Later that year, in October 2001, Apple announced the iPod which revolutionized the portable music player. “What is iPod? iPod is an mp3 music player, has CD quality music and it plays all of the popular open formats of digital music,” Jobs said during the introduction. “The biggest thing about iPod is that it holds a thousand songs. Now this is a quantum leap because it’s your, for most people, it’s their entire music library. This is huge. The coolest thing about iPod is that your whole entire music library fits in your pocket.”
With the Nano being introduced in September 2005, the extremely popular iPod shrank as it evolved. Less than two years later, in January 2007, Jobs announced that Apple Computer, Inc. would from that point on be known as Apple Inc. as computers were no longer the company’s main focus.
During the same event, Jobs also introduced the iPhone and Apple TV, a digital media receiver. “Today, Apple is going to reinvent the phone: an iPod, a phone, and an internet communicator. These are not three separate devices, this is one device. And we are calling it iPhone.”
With the iPhone being an enormous global success, Jobs introduced the iPad tablet in January 2010 to mixed reactions. But despite initial criticism about the device, Apple managed to fill a gap consumers didn’t even know existed.
“The question has arisen lately; is there room for a third category of device in the middle? Something that’s between a laptop and a smartphone,” Jobs said. “And of course we’ve pondered this question for years as well. The bar’s pretty high. In order to really create a new category of devices, those devices are going to have to be far better at doing some key tasks. And we call it: the iPad.”
He added: “And what this device does is extraordinary. You can browse the web with it, it is the best browsing experience you’ve ever had. It’s phenomenal to see a whole web page right in front of you which you can manipulate with your fingers. It’s unbelievably great, way better than a laptop, way better than a smartphone.”
But while Apple continued to introduce new products, Jobs’ health took a drastic turn for the worse. He was diagnosed with islet cell neuroendocrine tumor, a rare type of pancreatic cancer, in 2004. He subsequently underwent a pancreaticoduodenectomy which appeared to successfully remove the tumor.

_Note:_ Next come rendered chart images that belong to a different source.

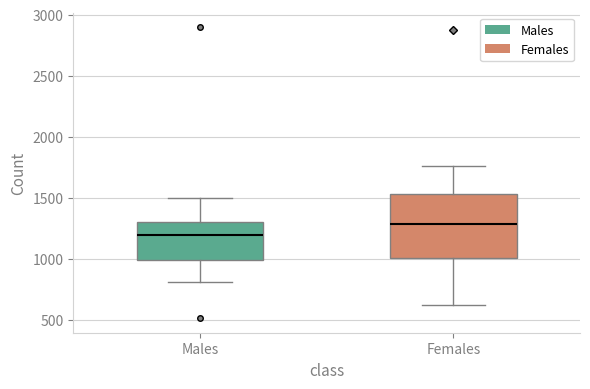

Comparing the boxes themselves (not the whiskers), which one is the tallest?

Females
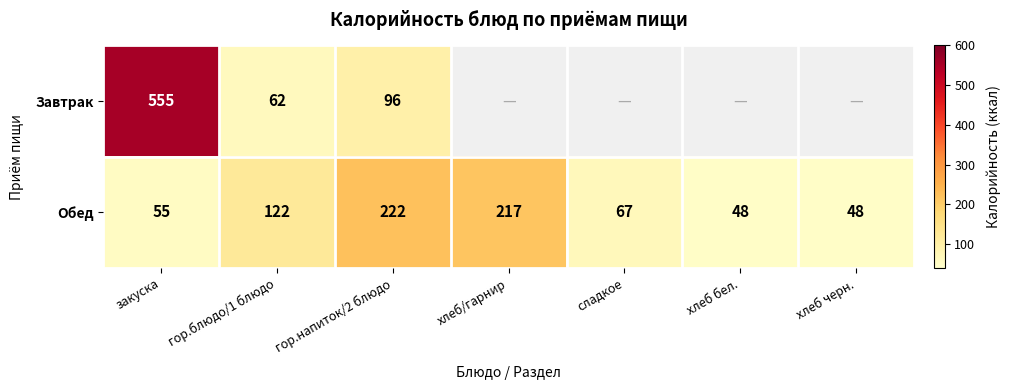

Where is Обед nearest to the value 135?

гор.блюдо/1 блюдо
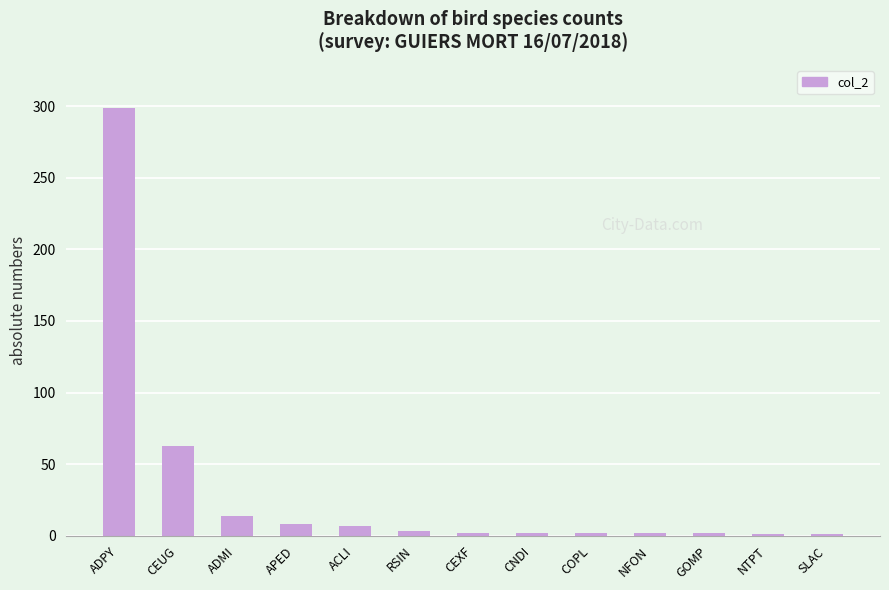

Count the number of categories in the chart.

13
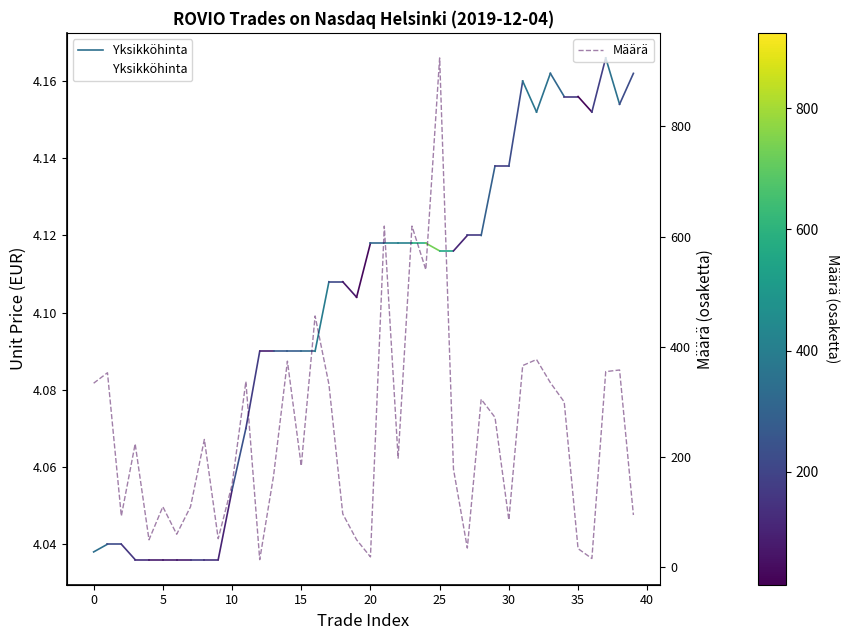

What is the maximum value for Määrä?

924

However, as rumors surrounding his deteriorating health persisted, the Apple executive began exhibiting noticeable weight loss in 2008 which he credited to a hormone imbalance. In April 2009, Jobs underwent a liver transplant at Methodist University Hospital Transplant Institute in Memphis, Tennessee.

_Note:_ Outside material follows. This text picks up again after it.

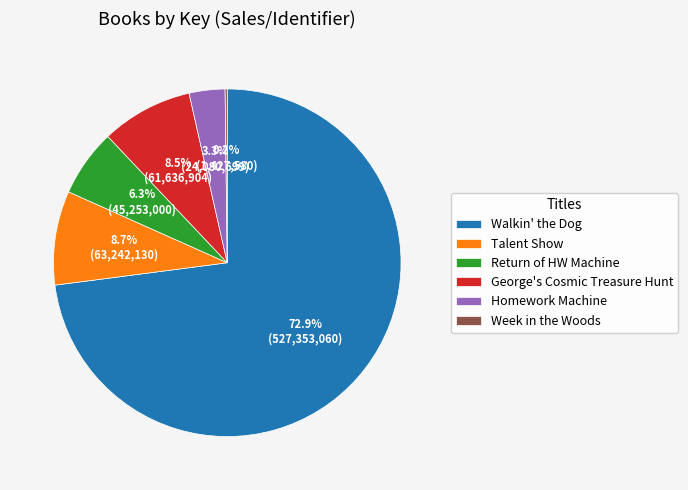

Which category accounts for the majority?

Walkin' the Dog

Earlier this year, in mid-January, Jobs announced he would take a medical leave while few details about his condition were released. “I love Apple so much and hope to be back as soon as I can,” he said in an email sent to Apple employees.
As concern about Jobs’ health increased, Jobs announced on August 24 he would resign as CEO, saying he was no longer able to serve. “I have always said if there ever came a day when I could no longer meet my duties and expectations as Apple’s CEO, I would be the first to let you know,” Jobs said in a letter to the company’s board of directors and the Apple Community. “Unfortunately, that day has come.”
Jobs, who was elected Chairman of the Board, added: “I believe Apple’s brightest and most innovative days are ahead of it. And I look forward to watching and contributing to its success in a new role.”
Steve is survived by his wife, Laurene, to whom he was married for 20 years, their three children, and a fourth child from a previous relationship.